In this public lecture two eminent historians examined the crucial developments of Mexican drug policy and its discourse on drugs over the past 100 years. Their scholarship poses key questions to the role the US has played in the origins and development of the Mexican Drug War and highlight the extent to which events have been influenced by local actors. Their discussion also provided a critical long-term perspective on the increasing militarisation of President Enrique Peña Nieto's anti-drug strategy.
Dr Benjamin Smith is a Reader in Latin American History at the University of Warwick. He works on the political, social and religious history of Mexico and has also published extensively on the war on drugs in Latin America.

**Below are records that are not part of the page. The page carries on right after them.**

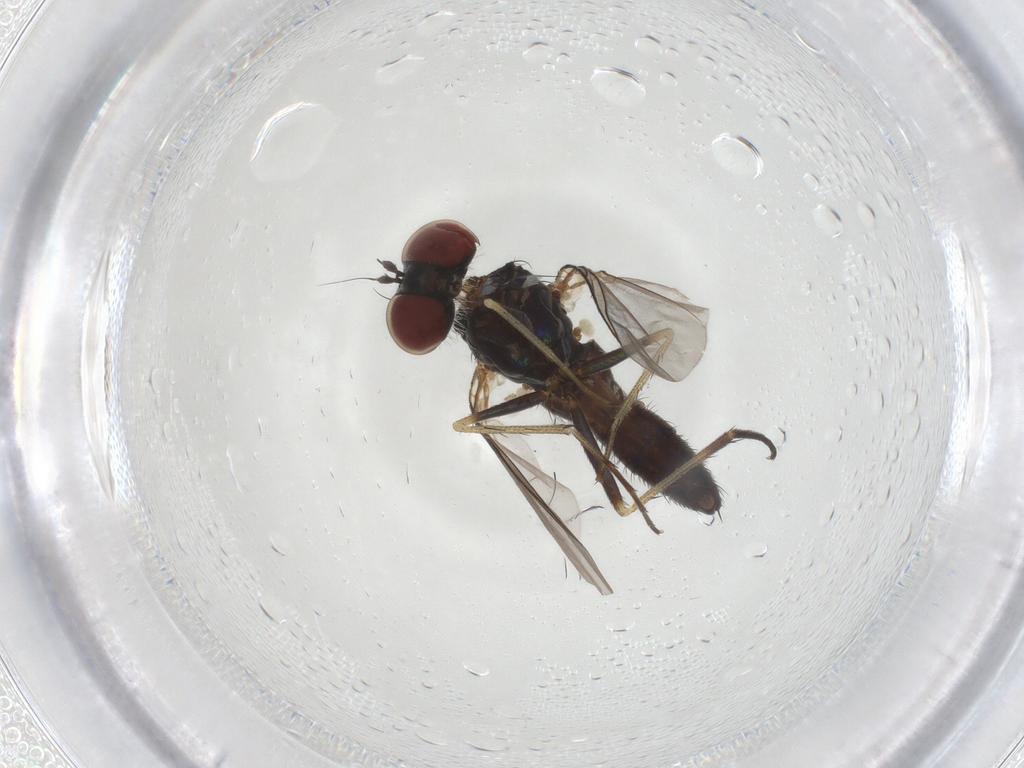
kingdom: Animalia
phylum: Arthropoda
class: Insecta
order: Diptera
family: Dolichopodidae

Dr Carlos A. Perez Ricart is a Postdoctoral Fellow in the Contemporary History and Public Policy of Mexico at the University of Oxford, as well as a member of both the History Faculty and the Latin American Centre (LAC). Dr Perez Ricart works on activities of law enforcement agencies in the United States and the transnational construction of the war on drugs in Mexico between 1938 and 1978.
Dr Tanya Harmer (@tanyaharmer) is Associate Professor at the LSE International History Department and a faculty affiliate of the US Centre. Dr Harmer is a specialist in US-Latin American relations and has published extensively on the Cold War in Latin America.
This event was held on 23 February 2018.